I'm going to assume that the room is a rectangle.
The area of a rectangle is A = lw, where l=length of the rectangle and w=width of the rectangle.
You're given that the length, l = (x+5)ft and the width, w = (x+4)ft. You're also told that the area, A = 600 sq. ft. Plug these values into the equation for the area of a rectangle and FOIL to multiply the two factors:
[tex]A = lw\\
600 = (x+5)(x+4)\\
600 = x^{2} + 9x + 20
[/tex]
Now subtract 600 from both sides to get a quadratic equation that's equal to zero. That way you can factor the quadratic to find the roots/solutions of your equation.
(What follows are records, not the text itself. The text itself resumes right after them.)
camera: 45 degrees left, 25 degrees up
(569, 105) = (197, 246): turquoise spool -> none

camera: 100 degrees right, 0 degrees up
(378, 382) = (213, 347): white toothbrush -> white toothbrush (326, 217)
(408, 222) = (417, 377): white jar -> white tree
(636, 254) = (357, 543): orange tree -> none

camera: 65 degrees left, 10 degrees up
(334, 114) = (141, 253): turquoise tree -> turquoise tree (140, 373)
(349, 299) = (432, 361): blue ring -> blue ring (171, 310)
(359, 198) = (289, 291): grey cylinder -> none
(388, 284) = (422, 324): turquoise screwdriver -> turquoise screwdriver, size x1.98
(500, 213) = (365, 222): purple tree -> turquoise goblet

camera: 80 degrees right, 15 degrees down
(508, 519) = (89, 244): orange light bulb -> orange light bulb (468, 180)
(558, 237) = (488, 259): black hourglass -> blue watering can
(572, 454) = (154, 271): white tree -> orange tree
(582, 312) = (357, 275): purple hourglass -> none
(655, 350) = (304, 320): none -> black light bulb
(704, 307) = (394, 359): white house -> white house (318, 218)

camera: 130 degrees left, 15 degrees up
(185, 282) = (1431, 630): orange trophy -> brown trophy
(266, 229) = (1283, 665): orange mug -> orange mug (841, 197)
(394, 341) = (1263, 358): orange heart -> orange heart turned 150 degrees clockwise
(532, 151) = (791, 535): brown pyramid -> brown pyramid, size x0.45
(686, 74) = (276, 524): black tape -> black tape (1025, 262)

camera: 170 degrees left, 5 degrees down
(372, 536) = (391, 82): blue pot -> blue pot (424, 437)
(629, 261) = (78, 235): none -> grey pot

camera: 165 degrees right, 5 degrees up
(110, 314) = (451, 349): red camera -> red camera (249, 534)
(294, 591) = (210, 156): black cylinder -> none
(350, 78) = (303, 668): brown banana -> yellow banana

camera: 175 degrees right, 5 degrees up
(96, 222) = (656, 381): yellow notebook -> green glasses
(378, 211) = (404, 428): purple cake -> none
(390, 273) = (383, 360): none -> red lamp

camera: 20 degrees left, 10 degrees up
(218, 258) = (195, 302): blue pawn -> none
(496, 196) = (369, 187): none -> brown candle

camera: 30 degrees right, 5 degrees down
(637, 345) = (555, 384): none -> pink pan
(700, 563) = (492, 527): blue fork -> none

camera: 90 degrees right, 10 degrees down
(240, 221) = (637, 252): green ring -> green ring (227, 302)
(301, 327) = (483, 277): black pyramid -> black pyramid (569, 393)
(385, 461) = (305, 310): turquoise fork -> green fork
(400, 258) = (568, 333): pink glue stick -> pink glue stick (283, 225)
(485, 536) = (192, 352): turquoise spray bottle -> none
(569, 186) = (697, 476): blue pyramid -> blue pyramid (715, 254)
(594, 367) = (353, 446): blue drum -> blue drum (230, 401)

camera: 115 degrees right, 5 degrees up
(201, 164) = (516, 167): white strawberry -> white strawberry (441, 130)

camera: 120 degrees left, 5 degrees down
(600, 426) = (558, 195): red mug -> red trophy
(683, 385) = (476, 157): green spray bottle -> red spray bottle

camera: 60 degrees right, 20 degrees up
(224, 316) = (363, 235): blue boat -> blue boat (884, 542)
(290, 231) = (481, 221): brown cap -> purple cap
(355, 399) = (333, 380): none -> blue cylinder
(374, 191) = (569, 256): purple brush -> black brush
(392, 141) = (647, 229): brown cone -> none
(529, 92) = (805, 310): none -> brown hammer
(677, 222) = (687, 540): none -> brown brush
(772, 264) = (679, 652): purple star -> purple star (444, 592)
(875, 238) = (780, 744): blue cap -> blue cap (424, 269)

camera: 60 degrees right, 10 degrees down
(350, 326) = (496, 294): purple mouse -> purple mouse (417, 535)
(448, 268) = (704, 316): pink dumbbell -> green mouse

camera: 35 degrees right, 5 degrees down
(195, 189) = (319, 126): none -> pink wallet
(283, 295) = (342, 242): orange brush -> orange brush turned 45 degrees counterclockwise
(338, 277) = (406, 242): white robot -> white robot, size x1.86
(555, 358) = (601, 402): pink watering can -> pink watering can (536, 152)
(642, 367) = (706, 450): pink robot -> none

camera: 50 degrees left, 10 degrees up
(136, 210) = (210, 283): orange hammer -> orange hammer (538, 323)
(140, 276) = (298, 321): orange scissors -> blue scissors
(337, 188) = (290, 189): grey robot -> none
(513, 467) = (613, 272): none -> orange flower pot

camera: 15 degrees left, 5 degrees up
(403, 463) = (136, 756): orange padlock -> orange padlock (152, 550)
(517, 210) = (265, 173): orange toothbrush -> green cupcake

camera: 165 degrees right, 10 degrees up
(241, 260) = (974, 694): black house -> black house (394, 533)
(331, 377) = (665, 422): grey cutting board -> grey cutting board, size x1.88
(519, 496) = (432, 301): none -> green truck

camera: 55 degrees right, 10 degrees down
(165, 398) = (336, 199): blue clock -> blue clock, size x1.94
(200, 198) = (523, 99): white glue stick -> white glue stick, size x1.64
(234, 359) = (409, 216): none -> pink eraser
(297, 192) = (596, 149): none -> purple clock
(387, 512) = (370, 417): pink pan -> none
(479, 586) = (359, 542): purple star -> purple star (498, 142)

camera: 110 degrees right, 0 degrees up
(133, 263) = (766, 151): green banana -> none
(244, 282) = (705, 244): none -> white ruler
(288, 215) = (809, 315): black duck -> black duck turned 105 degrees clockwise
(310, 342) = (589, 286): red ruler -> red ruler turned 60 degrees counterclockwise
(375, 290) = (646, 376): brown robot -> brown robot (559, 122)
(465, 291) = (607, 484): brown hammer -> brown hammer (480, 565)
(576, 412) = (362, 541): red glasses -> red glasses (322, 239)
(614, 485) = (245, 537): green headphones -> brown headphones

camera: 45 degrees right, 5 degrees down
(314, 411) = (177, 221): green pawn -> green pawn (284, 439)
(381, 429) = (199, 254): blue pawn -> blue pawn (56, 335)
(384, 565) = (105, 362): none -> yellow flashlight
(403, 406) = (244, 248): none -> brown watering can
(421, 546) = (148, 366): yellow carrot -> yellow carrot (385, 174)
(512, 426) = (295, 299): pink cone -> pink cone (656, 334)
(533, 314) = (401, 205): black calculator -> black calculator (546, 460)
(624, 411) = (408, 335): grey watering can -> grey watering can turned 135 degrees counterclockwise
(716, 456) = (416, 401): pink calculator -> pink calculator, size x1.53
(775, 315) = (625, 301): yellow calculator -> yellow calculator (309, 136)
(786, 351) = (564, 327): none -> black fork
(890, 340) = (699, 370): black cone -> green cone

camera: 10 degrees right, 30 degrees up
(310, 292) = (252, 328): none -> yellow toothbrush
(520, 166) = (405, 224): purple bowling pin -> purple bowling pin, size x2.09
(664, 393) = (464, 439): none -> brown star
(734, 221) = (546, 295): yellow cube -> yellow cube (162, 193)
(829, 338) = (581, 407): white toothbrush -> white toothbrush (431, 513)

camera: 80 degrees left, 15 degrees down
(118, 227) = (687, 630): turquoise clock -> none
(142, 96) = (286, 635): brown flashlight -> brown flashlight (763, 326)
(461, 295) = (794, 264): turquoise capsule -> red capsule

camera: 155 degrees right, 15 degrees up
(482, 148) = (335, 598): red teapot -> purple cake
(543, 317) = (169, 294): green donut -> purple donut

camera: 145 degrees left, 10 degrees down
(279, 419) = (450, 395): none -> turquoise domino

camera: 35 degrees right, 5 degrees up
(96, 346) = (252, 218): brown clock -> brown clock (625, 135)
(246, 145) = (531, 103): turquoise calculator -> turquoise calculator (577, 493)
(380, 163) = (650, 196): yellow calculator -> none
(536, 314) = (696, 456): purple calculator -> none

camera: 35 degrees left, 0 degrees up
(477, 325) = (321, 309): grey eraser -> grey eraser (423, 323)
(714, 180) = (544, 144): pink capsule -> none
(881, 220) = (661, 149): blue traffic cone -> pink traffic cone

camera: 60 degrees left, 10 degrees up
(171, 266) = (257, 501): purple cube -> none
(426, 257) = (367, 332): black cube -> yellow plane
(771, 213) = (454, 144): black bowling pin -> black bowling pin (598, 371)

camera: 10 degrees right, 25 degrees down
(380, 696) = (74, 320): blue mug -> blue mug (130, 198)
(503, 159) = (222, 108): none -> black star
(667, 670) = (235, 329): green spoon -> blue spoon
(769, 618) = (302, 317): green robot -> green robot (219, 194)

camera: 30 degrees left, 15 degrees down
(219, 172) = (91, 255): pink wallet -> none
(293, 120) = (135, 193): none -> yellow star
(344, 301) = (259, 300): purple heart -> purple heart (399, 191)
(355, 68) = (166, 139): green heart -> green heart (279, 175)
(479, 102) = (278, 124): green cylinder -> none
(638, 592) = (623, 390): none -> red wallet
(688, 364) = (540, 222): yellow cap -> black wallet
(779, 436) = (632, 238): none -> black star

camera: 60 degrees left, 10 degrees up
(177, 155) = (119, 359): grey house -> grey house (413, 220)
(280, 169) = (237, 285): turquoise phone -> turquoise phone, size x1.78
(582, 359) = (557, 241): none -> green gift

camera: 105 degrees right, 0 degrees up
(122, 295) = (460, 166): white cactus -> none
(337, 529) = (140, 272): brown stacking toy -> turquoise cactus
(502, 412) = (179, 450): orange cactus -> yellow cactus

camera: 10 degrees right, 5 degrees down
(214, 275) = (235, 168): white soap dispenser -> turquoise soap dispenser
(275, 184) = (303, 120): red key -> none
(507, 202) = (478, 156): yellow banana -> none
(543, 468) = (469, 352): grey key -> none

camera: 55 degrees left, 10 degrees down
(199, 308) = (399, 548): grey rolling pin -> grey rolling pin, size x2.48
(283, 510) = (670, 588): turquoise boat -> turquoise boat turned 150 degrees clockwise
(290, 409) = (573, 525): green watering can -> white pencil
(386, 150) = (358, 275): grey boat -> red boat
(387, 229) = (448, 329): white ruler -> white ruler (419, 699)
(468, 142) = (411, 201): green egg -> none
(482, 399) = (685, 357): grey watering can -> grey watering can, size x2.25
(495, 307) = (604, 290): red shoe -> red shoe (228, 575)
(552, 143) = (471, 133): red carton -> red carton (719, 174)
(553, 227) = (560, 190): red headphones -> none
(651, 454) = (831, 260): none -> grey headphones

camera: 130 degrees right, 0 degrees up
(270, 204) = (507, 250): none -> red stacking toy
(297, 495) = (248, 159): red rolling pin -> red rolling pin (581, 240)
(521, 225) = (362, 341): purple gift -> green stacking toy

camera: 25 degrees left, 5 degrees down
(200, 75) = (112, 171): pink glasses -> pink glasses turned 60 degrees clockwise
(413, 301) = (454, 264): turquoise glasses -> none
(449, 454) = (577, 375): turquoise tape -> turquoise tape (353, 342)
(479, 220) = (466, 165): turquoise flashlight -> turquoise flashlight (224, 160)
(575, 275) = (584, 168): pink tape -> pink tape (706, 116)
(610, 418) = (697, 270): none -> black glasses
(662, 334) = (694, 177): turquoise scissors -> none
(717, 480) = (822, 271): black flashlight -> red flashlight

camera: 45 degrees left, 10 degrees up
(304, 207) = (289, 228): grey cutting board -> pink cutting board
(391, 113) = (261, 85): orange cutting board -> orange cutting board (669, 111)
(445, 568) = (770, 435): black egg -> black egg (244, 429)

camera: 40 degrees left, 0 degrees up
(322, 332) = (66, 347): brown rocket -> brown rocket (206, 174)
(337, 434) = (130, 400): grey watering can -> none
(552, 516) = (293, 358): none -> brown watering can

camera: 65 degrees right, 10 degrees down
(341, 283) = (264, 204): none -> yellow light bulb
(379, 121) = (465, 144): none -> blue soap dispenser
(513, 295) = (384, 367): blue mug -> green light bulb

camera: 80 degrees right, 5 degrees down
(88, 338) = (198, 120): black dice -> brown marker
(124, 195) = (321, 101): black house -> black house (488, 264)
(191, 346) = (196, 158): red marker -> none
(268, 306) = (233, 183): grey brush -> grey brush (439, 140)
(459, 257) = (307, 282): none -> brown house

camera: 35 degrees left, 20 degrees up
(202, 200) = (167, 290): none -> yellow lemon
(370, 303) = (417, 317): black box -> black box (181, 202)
One of the solutions is the value of x that you would use to find the dimensions of the room:
[tex]600 = x^{2} + 9x + 20\\
x^{2} + 9x - 580 = 0\\
(x + 29)(x - 20) = 0\\
x + 29 = 0, \:\: x - 20 = 0\\
x = -29, x = 20[/tex]
Now you know that x could be -29 or 20. For dimensions, the value of x must give you a positive value for length and width. That means x can only be 20. Plugging x=20 into your equations for the length and width, you get:
Length = x + 5 = 20 + 5 = 25 ft.
Width = x + 4 = 20 + 4 = 24 ft.
The dimensions of your room are 25ft (length) by 24ft (width).